The title Kung Fury doesn’t necessarily conjure images of a potential Kung Fu classic movie, more like a tongue in cheek martial arts spoof such as the likes of Kung Pow. Films of this style of humour are enjoyable and have their niche and Kung Fury is one of those films, BUT (note the big but) brings a different twist to its comedy kick. You will watch it, you will watch it again. You will start quoting lines from it with your mates. It will become a classic before anyone knows what’s going on. If it doesn’t, then just set a Lazer Raptor on me.

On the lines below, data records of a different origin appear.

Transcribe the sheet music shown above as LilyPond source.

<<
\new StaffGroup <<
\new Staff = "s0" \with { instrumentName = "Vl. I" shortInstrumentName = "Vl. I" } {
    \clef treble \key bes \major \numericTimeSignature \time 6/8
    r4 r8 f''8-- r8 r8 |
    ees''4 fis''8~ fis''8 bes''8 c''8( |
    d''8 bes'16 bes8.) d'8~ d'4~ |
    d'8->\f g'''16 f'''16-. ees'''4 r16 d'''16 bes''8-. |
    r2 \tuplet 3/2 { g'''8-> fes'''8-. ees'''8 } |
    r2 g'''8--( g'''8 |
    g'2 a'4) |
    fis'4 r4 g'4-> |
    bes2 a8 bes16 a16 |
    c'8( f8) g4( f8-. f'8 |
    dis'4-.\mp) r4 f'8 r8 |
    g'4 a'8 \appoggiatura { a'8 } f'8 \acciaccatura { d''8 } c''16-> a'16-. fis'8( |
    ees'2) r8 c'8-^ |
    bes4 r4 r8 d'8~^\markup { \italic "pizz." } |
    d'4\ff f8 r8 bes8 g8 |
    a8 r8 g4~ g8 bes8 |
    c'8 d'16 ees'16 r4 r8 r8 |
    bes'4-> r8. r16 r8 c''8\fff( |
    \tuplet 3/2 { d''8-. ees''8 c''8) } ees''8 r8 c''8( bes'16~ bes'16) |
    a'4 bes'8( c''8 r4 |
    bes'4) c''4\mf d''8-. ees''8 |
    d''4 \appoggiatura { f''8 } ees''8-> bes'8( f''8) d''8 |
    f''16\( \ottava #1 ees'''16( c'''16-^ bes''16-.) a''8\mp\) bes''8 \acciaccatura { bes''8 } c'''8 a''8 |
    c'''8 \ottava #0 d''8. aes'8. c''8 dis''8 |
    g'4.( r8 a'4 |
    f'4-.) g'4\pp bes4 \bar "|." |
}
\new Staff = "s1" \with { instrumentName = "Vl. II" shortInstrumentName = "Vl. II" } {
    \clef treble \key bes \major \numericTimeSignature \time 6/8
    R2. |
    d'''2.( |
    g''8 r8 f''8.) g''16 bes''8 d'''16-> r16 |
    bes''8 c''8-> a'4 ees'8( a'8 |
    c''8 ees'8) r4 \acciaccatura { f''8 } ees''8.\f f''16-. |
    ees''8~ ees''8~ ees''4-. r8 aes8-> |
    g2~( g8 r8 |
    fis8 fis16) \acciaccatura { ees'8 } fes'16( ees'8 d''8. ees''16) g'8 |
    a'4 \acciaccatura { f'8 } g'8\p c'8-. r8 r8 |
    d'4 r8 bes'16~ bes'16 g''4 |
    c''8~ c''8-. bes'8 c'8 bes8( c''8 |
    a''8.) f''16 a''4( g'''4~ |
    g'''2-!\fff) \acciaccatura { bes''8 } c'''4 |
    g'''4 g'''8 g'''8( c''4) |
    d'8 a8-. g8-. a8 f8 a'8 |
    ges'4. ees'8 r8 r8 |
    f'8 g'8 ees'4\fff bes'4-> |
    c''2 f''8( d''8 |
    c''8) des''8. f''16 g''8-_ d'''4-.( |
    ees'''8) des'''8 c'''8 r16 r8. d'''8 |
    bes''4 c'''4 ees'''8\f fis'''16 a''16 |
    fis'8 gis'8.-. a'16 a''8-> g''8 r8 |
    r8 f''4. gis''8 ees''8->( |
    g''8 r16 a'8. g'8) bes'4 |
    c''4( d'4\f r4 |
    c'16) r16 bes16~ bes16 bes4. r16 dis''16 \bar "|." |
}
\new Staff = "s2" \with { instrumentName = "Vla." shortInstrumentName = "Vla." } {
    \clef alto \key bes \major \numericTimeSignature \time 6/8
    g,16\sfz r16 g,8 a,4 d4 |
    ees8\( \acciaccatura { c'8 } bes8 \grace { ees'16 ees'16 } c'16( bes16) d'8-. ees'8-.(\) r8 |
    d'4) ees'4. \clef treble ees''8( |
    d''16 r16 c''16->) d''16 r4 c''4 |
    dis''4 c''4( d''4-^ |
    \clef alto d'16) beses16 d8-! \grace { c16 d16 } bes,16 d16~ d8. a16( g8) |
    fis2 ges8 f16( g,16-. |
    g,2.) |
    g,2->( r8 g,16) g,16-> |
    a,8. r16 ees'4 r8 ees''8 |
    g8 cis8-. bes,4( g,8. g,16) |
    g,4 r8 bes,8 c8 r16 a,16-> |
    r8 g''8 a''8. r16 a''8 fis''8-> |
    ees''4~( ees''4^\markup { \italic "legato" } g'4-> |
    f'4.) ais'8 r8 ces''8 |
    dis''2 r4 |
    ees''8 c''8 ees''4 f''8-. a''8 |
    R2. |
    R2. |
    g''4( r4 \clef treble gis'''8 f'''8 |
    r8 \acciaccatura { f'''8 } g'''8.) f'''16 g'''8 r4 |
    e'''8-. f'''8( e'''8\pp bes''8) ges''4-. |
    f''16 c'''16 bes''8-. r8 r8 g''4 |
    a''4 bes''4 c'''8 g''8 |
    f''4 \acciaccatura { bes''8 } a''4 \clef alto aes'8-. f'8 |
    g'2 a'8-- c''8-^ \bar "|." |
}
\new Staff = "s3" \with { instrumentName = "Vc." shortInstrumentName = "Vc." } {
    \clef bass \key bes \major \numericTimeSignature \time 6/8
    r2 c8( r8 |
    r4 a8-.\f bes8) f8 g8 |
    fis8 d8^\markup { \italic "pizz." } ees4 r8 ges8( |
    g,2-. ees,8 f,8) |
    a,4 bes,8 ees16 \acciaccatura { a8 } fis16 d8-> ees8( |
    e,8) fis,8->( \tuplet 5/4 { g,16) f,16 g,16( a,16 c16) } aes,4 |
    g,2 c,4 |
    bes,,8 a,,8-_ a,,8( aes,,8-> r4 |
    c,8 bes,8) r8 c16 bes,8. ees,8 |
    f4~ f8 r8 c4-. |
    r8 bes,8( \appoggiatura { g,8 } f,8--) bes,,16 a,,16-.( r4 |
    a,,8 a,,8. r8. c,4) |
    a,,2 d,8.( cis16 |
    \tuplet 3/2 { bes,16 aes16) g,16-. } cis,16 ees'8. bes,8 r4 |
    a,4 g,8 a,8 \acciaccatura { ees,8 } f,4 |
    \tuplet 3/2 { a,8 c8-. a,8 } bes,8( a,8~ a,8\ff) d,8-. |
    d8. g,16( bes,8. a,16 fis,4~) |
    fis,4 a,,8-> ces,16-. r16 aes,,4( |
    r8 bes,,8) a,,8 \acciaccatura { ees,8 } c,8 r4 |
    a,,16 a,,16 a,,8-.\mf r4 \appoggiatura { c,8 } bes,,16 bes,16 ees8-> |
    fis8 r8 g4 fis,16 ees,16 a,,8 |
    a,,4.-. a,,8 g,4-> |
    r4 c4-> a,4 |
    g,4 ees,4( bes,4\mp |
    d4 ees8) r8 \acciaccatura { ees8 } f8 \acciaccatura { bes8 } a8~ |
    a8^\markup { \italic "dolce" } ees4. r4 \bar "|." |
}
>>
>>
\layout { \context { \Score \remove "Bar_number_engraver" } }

Kung Fury rips off on 1980s film action and arcade game stereotypes. Our hero, talks in a low, gruff voice while donning jeans, a t-shirt, leather jacket (with the sleeves rolled up) leather fingerless gloves topped off with a red head band. He’s like a cross between Ryu from Street Fighter 2 and Axel from Streets of Rage. He fights with shades on, even in the dark and has serious martial arts skills, though heavily assisted by CGI. In this case it’s not necessarily a bad thing. I usually not a fan of CGI or too much wire work in martial arts films but here it enhances the absolutely absurd action and is done very, very well. My favourite scene is when Kung Fury takes on a huge hoard of Nazi’s (yup….Nazi’s), taking each one out in a deadly but stylish martial arts move that would make any character from Mortal Kombat balk and go running for the sick bag.
From the opening sequence, I found myself laughing hysterically – in a good way – while punching the air in salute to its awesomeness. You are immediately treated to the tone for the rest of the film via the intentionally aged footage to make it look like you’re watching an old favourite 1980s actioner on VHS tape. I was amazed at the attention to detail from the 80s costumes to the way that Kung Fury’s digs are decked out.
I am desperately not trying to give anything away as this film will blow your mind, but I should at least give you a run down of the story. Ok, erm, here goes……our hero is a cop. He’s on the trail of some Ninja assassin (played by Eos Karlsson) whom he corners into an alley with his cop partner Dragon. Dragon subsequently gets killed adequately enough to ensure that he won’t be in Kung Fury 2 unless it’s in a flashback.
The hero is next, but luckily he gets struck by lightning while simultaneously getting bitten by a cobra just before the ninja can strike. (I’m giggling to myself while I type this.) I say lucky, as the result is that our man turns into Kung Fury, a Kung Fu freak of nature! Are you with me so far? Ok, it goes on; in the 1940s Hilter is some kind of Kung Fu badass but wants the power of the Kung Fury and so travels forward in time Terminator style to kill our hero and to get his power. Hitler murders pretty much an entire cop precinct in the best improbable assassination method I’ve ever seen, but still manages to miss Kung Fury! Fury subsequently finds a way to travel back in time with the intention to revenge-kill Hitler. Trust me when I say that it gets weirder.
The film was written and directed by David Sandberg, who also plays the title role. It is just under half an hour long filled with over the top action, comic genius and some pretty awesome martial arts scenes. I genuinely really enjoyed it, but must be taken with a pinch of salt. At the time of this review, Netflix customers can view it. I have been talking like and quoting Kung Fury for over a week now and still haven’t got bored of it.